System Administration Guide

How to Set Up Automatic Data Collection

  1. Become superuser.

  2. Using the editor of your choice, open the /etc/init.d/perf file, which contains the sadc start-up instructions. Verify that the following lines are uncommented:


    MATCH=`who -r|grep -c "[234][		 ]*0[	 ]*[S1]"`  if [ ${MATCH} -eq 1 ]
    then su sys -c "/usr/lib/sa/sadc /var/adm/sa/sa`date +%d`"  fi

    This version of the sadc command writes a special record that marks the time when the counters are reset to zero (boot time). The sadc output is put into the file sadd (where dd is the current date), which acts as the daily system activity record.
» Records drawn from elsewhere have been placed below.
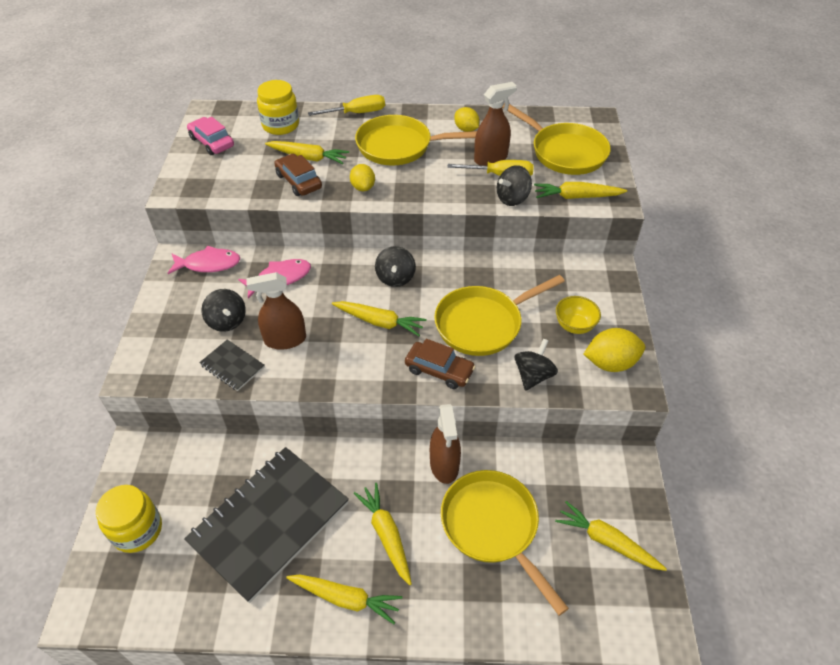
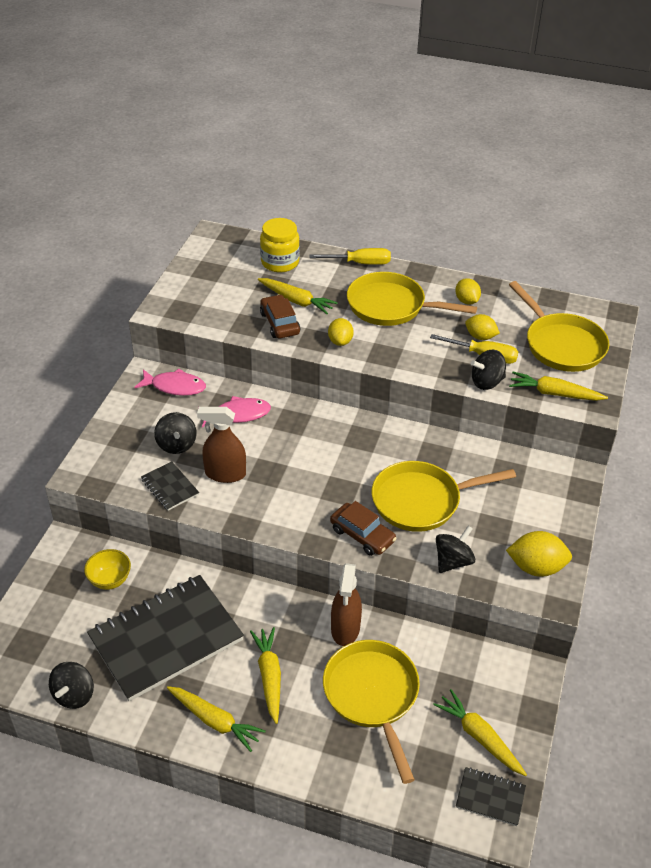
camera: 15 degrees right, 5 degrees down
yellow jar [96,485,162,553] -> none
pink car [187,117,234,155] -> none
yellow carrot [332,301,427,336] -> none
black spinning top [375,246,416,287] -> black spinning top moved to [49,662,94,709]
brown spray bottle [474,82,517,166] -> yellow lemon [465,314,500,340]
yellow bowl [556,296,601,334] -> yellow bowl moved to [84,549,131,590]
none -> black notebook [456,767,526,826]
  3. Using the editor of your choice, open the /var/spool/cron/crontabs/sys file (the system crontab file). Uncomment the following lines:


    # 0 * * * 0-6 /usr/lib/sa/sa1
    # 20,40 8-17 * * 1-5 /usr/lib/sa/sa1

    The first entry writes a record to /var/adm/sa/sadd on the hour, every hour, seven days a week.

    The second entry writes a record to /var/adm/sa/sadd twice each hour during peak working hours: at 20 minutes and 40 minutes past the hour, from 8 a.m. to 5 p.m., Monday through Friday.

    Thus, these two crontab entries cause a record to be written to /var/adm/sa/sadd every 20 minutes from 8 a.m. to 5 p.m., Monday through Friday, and every hour on the hour otherwise. You can change these defaults to meet your needs.